— Texte cité —

« Revenir

Garde parentale alternée:panacée d’égalité?

 

Garde parentale alternée : panacée d’égalité ?

Les récents changements légaux en matière de droit des familles concernent entre autres le sort des enfants et l’exercice des droits parentaux, dont la question de la garde parentale. En effet, parmi les principales modifications entrées en vigueur au 1erjanvier 2017 figure l’inscription de la garde alternée dans le Code civil.

A l’aune de la grève féministe du 14 juin 2019, de l’évènement genevois des Bastions de l’égalité le 15 juin 2019, et des débats qui animent toutes ces manifestations, la question de la répartition des tâches familiales, avant ou après une séparation parentale, a toute sa place !

Quels sont les changements introduits dans la loi ?

L’autorité parentale conjointe est désormais la règle (depuis le 1erjuillet 2014), puisqu’elle est en principe attribuée aux deux parents, indépendamment de leur état civil, à moins que le bien de l’enfant ne soit considérablement compromis et justifie une garde exclusive. Cela peut être le cas lors d’une incapacité de communication ou de coopération importante et persistante des parents[1]. Même en cas d’autorité parentale conjointe, les décisions courantes ou urgentes, ou si l’autre parent ne peut être joint moyennant un effort raisonnable, peuvent être prises par le parent qui prend en charge l’enfant[2].

— Matériel fourni —
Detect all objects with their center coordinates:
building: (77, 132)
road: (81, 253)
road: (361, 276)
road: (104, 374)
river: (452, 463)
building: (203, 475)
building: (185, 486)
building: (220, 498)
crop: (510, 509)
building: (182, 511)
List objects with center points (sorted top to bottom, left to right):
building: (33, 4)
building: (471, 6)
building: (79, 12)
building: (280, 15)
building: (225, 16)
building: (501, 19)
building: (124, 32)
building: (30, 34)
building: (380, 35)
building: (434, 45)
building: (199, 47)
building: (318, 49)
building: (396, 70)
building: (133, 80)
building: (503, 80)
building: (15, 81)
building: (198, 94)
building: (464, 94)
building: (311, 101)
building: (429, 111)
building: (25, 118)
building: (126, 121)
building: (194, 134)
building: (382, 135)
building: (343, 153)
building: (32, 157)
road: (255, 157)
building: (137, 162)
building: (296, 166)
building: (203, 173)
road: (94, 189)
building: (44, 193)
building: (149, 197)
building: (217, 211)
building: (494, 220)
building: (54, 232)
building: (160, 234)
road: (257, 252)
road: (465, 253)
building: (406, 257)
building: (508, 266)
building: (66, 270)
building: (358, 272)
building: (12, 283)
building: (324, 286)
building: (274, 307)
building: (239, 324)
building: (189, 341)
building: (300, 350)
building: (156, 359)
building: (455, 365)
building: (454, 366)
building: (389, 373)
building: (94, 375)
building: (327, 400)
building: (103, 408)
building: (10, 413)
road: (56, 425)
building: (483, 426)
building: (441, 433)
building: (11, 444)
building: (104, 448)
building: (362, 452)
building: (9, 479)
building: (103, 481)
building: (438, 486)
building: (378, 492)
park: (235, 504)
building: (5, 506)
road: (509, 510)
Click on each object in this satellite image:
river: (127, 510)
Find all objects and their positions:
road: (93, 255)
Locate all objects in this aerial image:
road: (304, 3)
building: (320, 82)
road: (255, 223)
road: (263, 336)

...

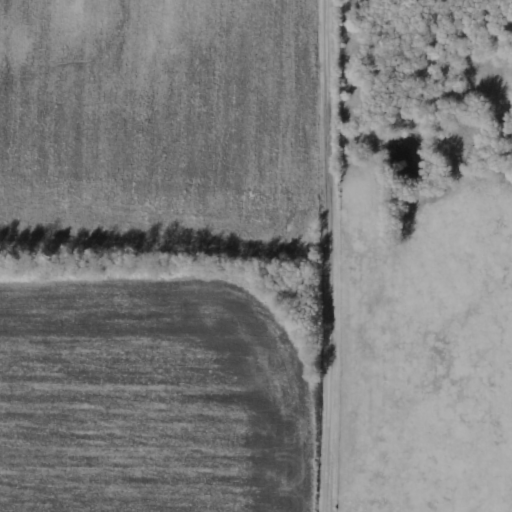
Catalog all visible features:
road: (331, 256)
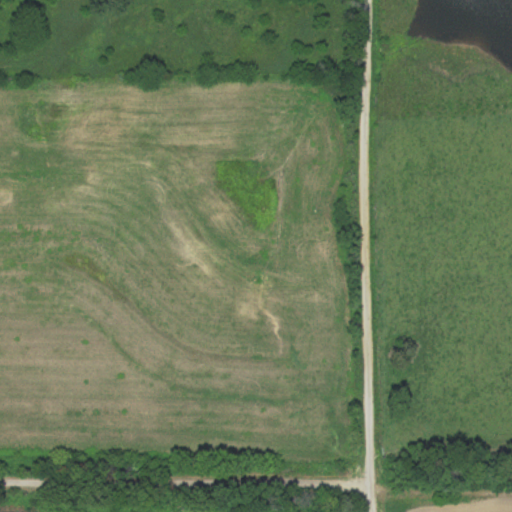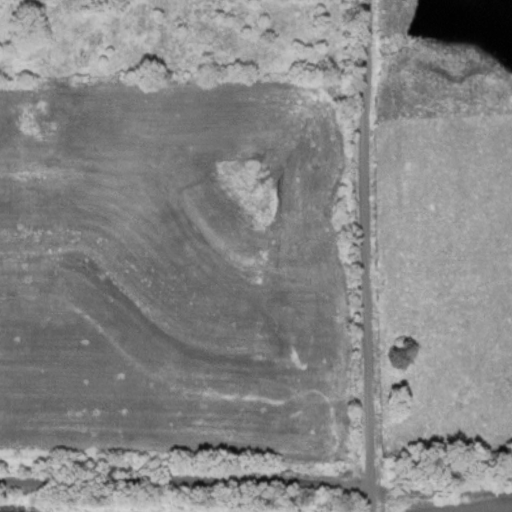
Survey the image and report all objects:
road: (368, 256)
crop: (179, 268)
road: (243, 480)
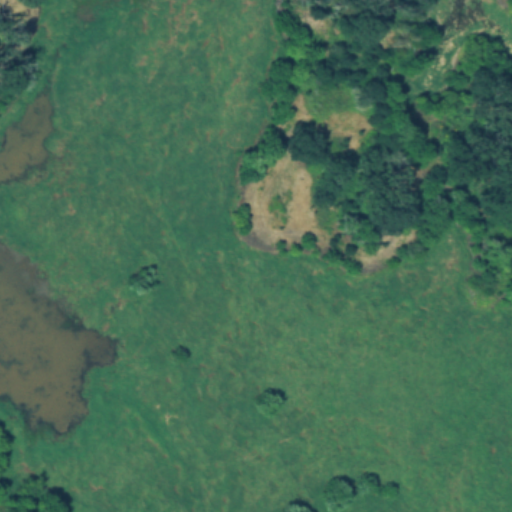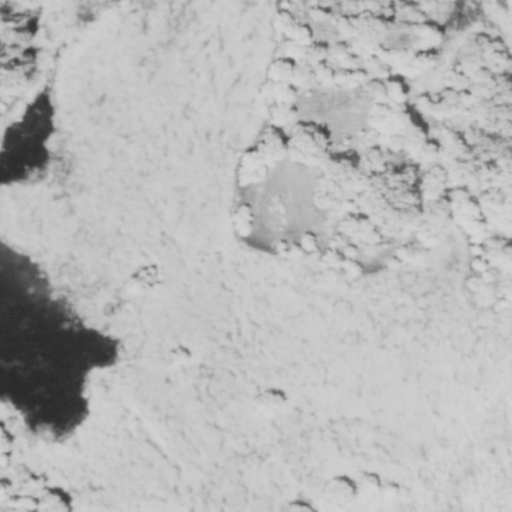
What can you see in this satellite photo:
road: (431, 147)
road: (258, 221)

...

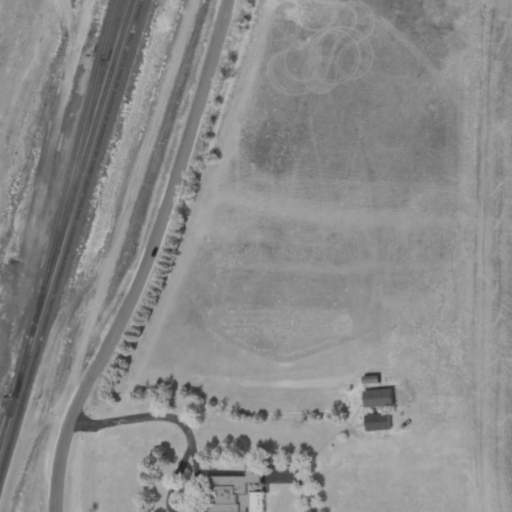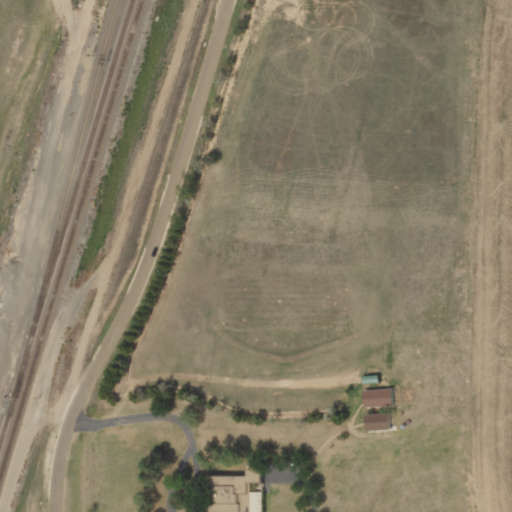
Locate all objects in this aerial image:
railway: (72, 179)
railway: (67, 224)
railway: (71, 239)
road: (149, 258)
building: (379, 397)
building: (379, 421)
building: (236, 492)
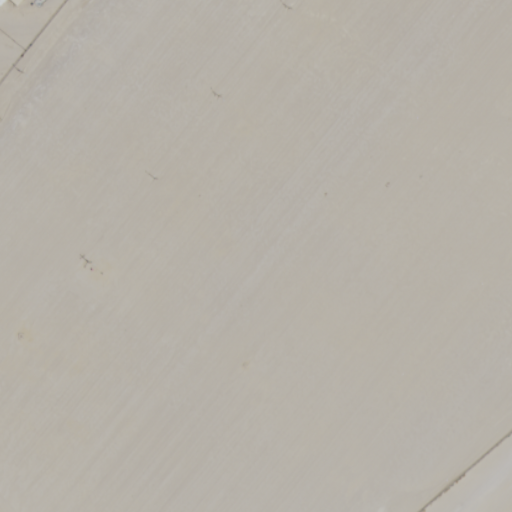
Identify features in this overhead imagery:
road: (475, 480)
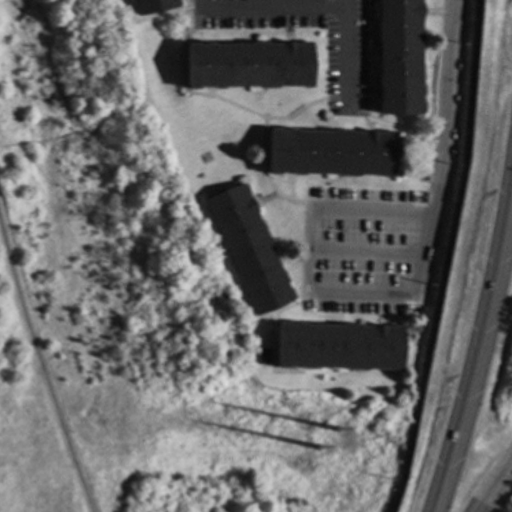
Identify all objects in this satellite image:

— Consigne 1 —
Recopiez le passage du texte sur la garde alternée qui va de « Garde parentale alternée:panacée » à « toute sa place ! ».
— Consigne 2 —
Reprenez le texte sur la garde alternée à l'endroit où il s'arrête et rédigez la suite.

— Réponse rédigée 1 —
Garde parentale alternée:panacée d’égalité?

 

Garde parentale alternée : panacée d’égalité ?

Les récents changements légaux en matière de droit des familles concernent entre autres le sort des enfants et l’exercice des droits parentaux, dont la question de la garde parentale. En effet, parmi les principales modifications entrées en vigueur au 1erjanvier 2017 figure l’inscription de la garde alternée dans le Code civil.

A l’aune de la grève féministe du 14 juin 2019, de l’évènement genevois des Bastions de l’égalité le 15 juin 2019, et des débats qui animent toutes ces manifestations, la question de la répartition des tâches familiales, avant ou après une séparation parentale, a toute sa place !

— Réponse rédigée 2 —
L’autorité parentale comprend le droit de déterminer le lieu de résidence de l’enfant[3]. Elle n’inclut en revanche pas nécessairement l’instauration d’une garde alternée[4]. Néanmoins, le juge doit examiner si une garde alternée est dans l’intérêt de l’enfant, et ceci indépendamment de l’accord des parents[5]. Depuis le 1erjanvier 2017, en cas d’autorité parentale conjointe, la loi prévoit expressément que le juge, ou l’autorité de protection de l’enfant (pour les parents non mariés) « examine,selon le bien de l’enfant, la possibilité de la garde alternée, si le père, la mère ou l’enfant la demande »[6].

Le bien de l’enfant en priorité

La garde alternée doit toujours correspondre à l’intérêt de l’enfant, qui demeure la règle fondamentale dans le cadre de l’exercice des droits parentaux. Le juge doit examiner dans le cas concret si une telle solution de garde préserve effectivement le bien de l’enfant[7].

La garde alternée (ou partagée) n’est pas définie par la loi. Selon la jurisprudence du Tribunal fédéral, elle consiste en une prise en charge de l’enfant de manière alternée entre les parents pour des périodes plus ou moins égales[8]. Il n’existe pas de pourcentage minimal de prise en charge requis pour la garde alternée[9]. Plusieurs critères doivent être pris en considération comme prérequis à l’instauration d’une garde alternée qui soit conforme au bien de l’enfant. On vérifiera ainsi les capacités éducatives des parents, leur capacité et leur volonté à coopérer (un conflit persistant constitue un motif de refus), la situation géographique (en particulier la distance entre les logements des parents), la stabilité pour l’enfant du maintien de la situation antérieure, la possibilité pour chaque parent de s’occuper personnellement de l’enfant, on tiendra compte de l’âge de l’enfant, de son appartenance à une fratrie, de ses souhaits[10]. Même si l’accord des parents n’est plus une condition nécessaire à la garde alternée, l’absence d’accord peut être un indicateur d’un contexte parental où la garde alternée ne serait pas dans l’intérêt de l’enfant[11].

Modèle d’égalité ?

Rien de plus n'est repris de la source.